Buenos Aires, Argentina: Diego Nacasio, 43, works full time as a salesman at a large hardware store in Florencio Varela, a city in the greater Buenos Aires area. He says he doesn’t need a calendar to know what day of the month it is. By the time his salary and that of his wife, who also works full time in a shop, run out, it is around the 15th.

From then on, they look for extra jobs, find things to sell, use their credit cards, and get small loans to pay for basics, including food, until the next paycheques arrive.

“I have never experienced anything like this,” Nacasio told Al Jazeera. “Over the past 25 years, we have worked hard, and our jobs allowed us to build a house from scratch, buy a car and give our 17-year-old son a decent life. Now, we have better jobs than we did then, and still cannot even afford food for the whole month.”

“Living on credit puts you in a very dangerous cycle. It’s very easy to fall behind with payments, and then it is a matter of chasing your own tail. Most people I know are in the same situation. We are living in a constant state of stress and anxiety, and it feels like there’s no way out.”

Nacasio’s story has become increasingly common in Argentina, where nearly half of the people say they are using savings, selling belongings or borrowing money from banks or relatives to cover basics, according to a report by Argentina Grande based on the latest official figures available. Another report, from Fundacion Pensar, found that 63 percent of Argentines have cut down on activities or services to make ends meet.

“The current situation in Argentina is extremely concerning. It is particularly worrying to see that even people who have one or several jobs are getting loans not to buy a house, a car or white goods [appliances], but to buy food,” Violeta Carrera Pereyra, sociologist and researcher at the Argentina Grande Institute and one of the authors of the report, told Al Jazeera.

A tale of two cities

Argentina’s President Javier Milei, who took office in December 2023, says his austerity economic plan, based on achieving fiscal balance while building up reserves of United States currency through drastic cuts to public spending, has revitalised the economy and lifted millions of people out of poverty. He is backed by the International Monetary Fund, which, despite Argentina’s record levels of foreign loans, projects an economic growth of four percent in 2026 and 2027.

- _What the exercise asks_: Please rewrite the part of the Argentina excerpt that opens with the words "Nacasio’s story has" and closes with "report, told Al Jazeera.", putting "family members" wherever "relatives" appears.

- _Items_:
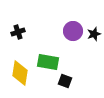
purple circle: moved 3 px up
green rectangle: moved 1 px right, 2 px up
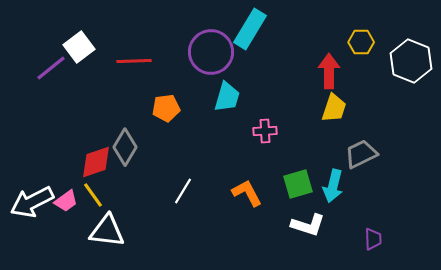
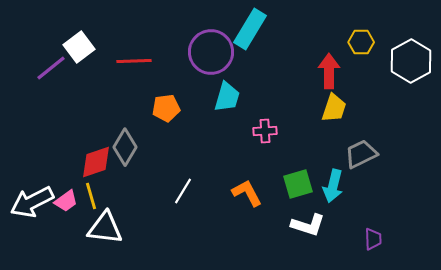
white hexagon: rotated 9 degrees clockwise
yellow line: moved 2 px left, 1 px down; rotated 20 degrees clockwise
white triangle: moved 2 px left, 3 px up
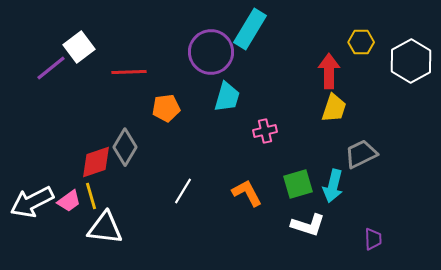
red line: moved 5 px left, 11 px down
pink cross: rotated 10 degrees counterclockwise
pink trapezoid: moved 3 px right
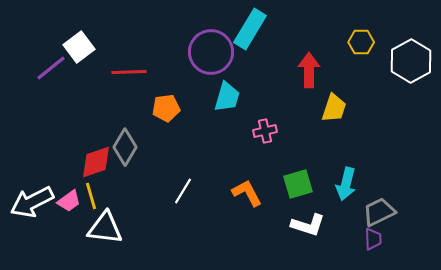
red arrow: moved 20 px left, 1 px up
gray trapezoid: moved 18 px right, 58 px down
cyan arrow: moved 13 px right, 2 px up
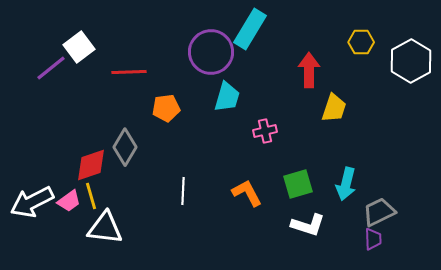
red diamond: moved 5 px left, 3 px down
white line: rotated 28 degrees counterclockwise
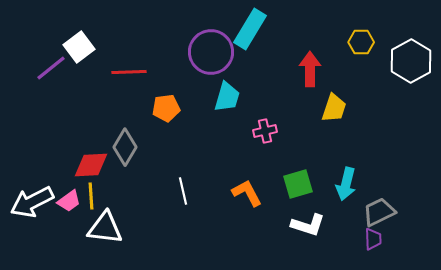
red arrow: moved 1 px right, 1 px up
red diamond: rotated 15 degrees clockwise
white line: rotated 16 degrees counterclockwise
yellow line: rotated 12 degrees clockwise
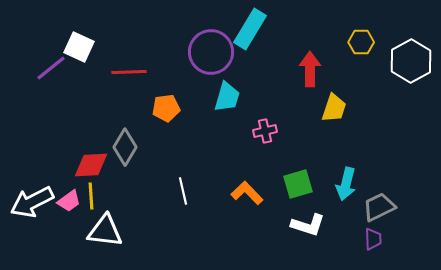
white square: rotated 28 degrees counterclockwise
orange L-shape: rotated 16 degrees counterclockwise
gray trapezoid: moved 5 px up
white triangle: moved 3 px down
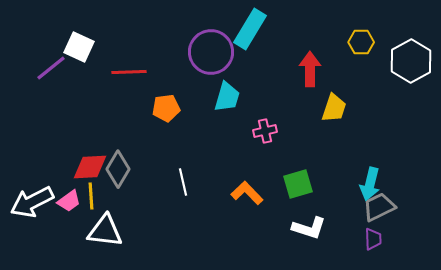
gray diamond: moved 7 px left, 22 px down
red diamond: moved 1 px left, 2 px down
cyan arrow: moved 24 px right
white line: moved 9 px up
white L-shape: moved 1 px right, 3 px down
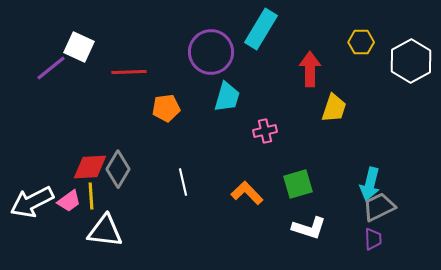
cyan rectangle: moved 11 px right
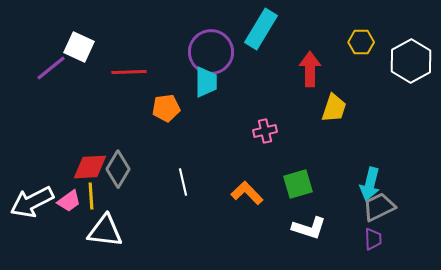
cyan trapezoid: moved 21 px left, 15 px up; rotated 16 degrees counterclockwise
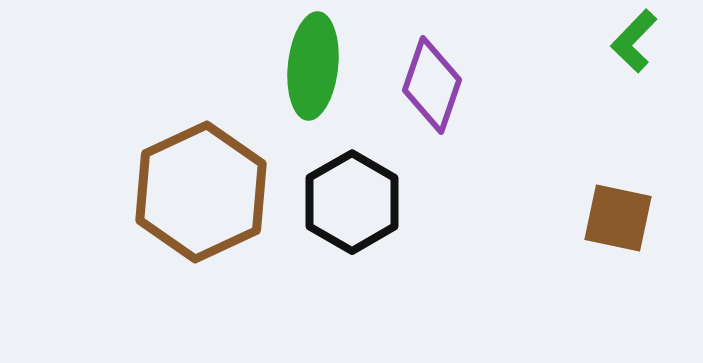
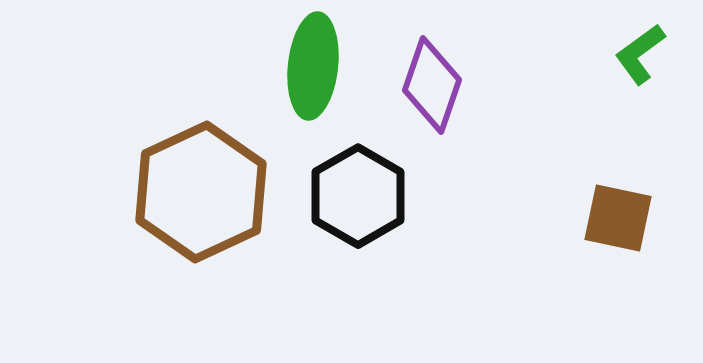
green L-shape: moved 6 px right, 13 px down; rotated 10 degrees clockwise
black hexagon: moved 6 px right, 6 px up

- _Reply_:
Nacasio’s story has become increasingly common in Argentina, where nearly half of the people say they are using savings, selling belongings or borrowing money from banks or family members to cover basics, according to a report by Argentina Grande based on the latest official figures available. Another report, from Fundacion Pensar, found that 63 percent of Argentines have cut down on activities or services to make ends meet.

“The current situation in Argentina is extremely concerning. It is particularly worrying to see that even people who have one or several jobs are getting loans not to buy a house, a car or white goods [appliances], but to buy food,” Violeta Carrera Pereyra, sociologist and researcher at the Argentina Grande Institute and one of the authors of the report, told Al Jazeera.